YOUR OBJECTIVE »
The records below need to be set down again exactly; their images stay out.

EXERCISE MATERIAL »
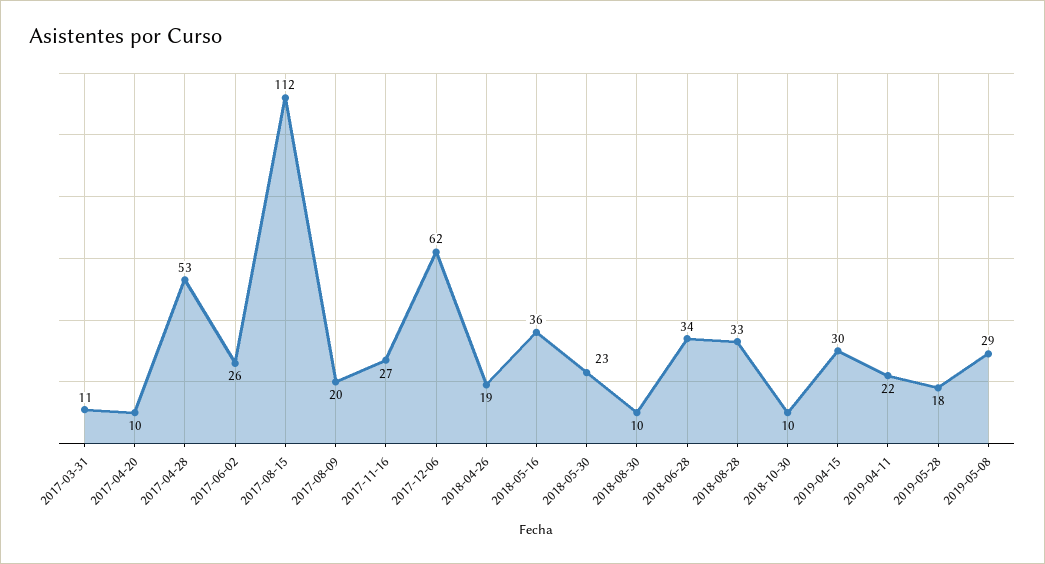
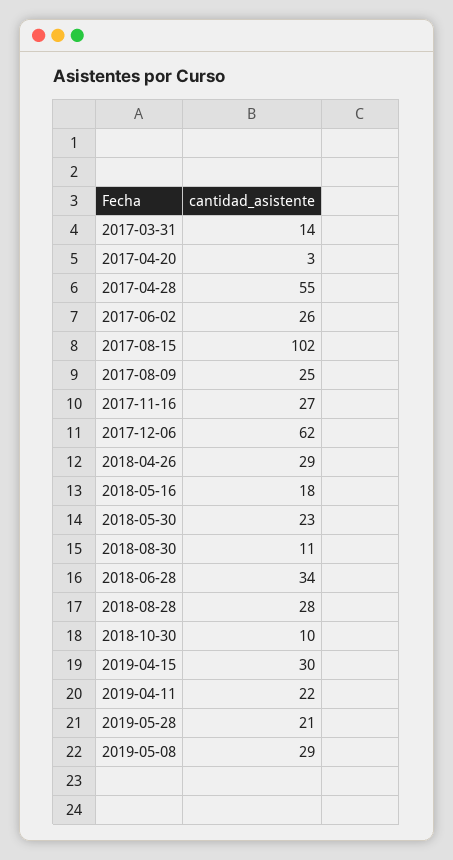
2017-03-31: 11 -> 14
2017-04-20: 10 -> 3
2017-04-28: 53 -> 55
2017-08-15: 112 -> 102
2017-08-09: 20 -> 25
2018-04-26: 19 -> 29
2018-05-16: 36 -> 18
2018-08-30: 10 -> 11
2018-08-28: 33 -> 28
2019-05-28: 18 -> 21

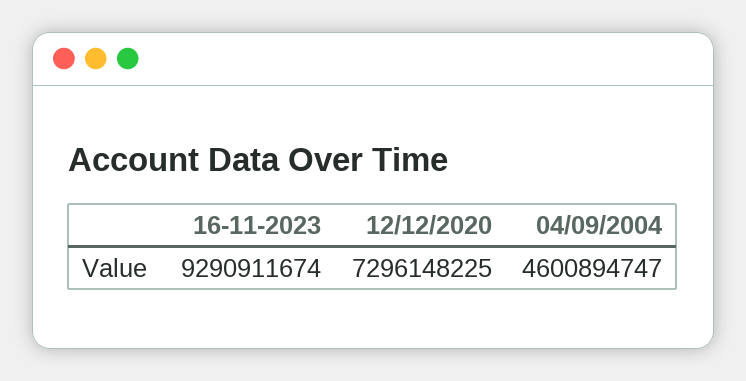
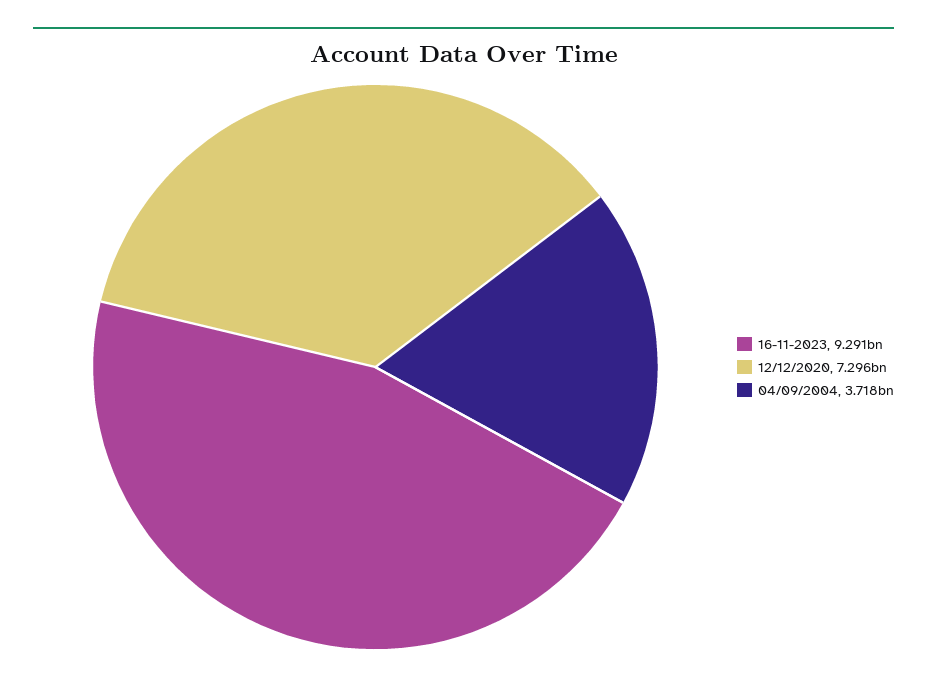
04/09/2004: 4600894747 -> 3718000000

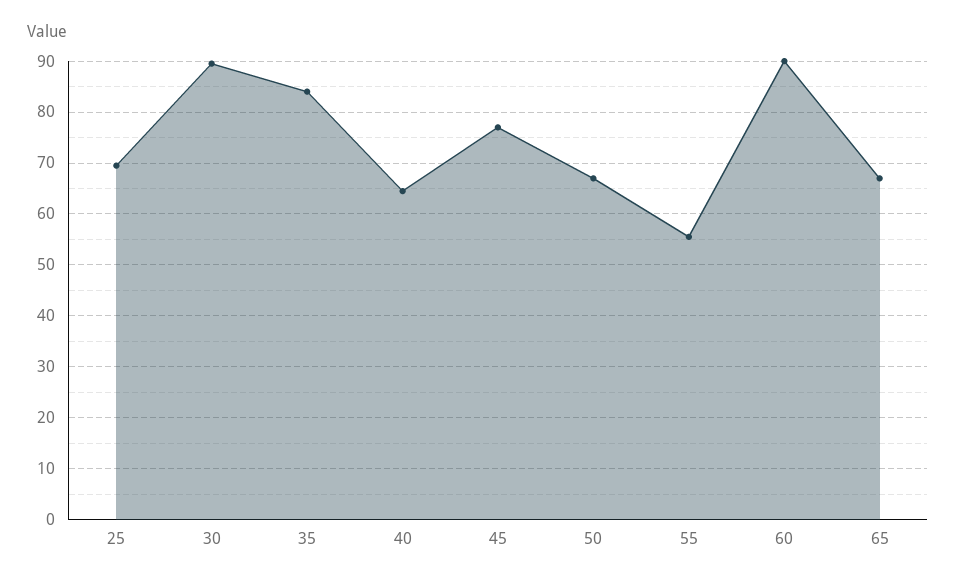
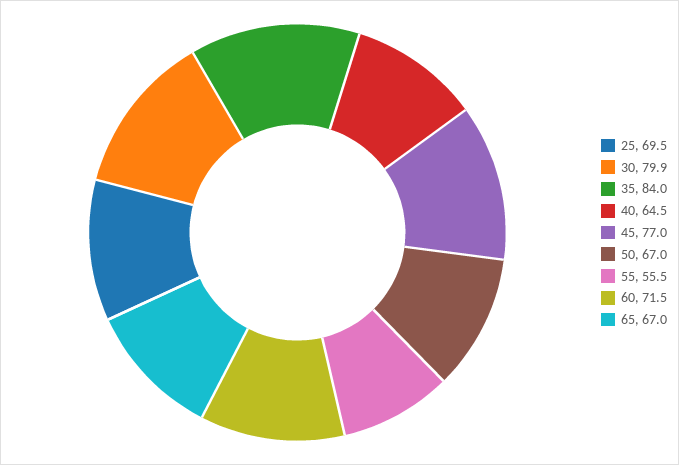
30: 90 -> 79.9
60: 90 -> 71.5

ANSWER FOR THE TASK »
2017-03-31: 11 -> 14
2017-04-20: 10 -> 3
2017-04-28: 53 -> 55
2017-08-15: 112 -> 102
2017-08-09: 20 -> 25
2018-04-26: 19 -> 29
2018-05-16: 36 -> 18
2018-08-30: 10 -> 11
2018-08-28: 33 -> 28
2019-05-28: 18 -> 21

04/09/2004: 4600894747 -> 3718000000

30: 90 -> 79.9
60: 90 -> 71.5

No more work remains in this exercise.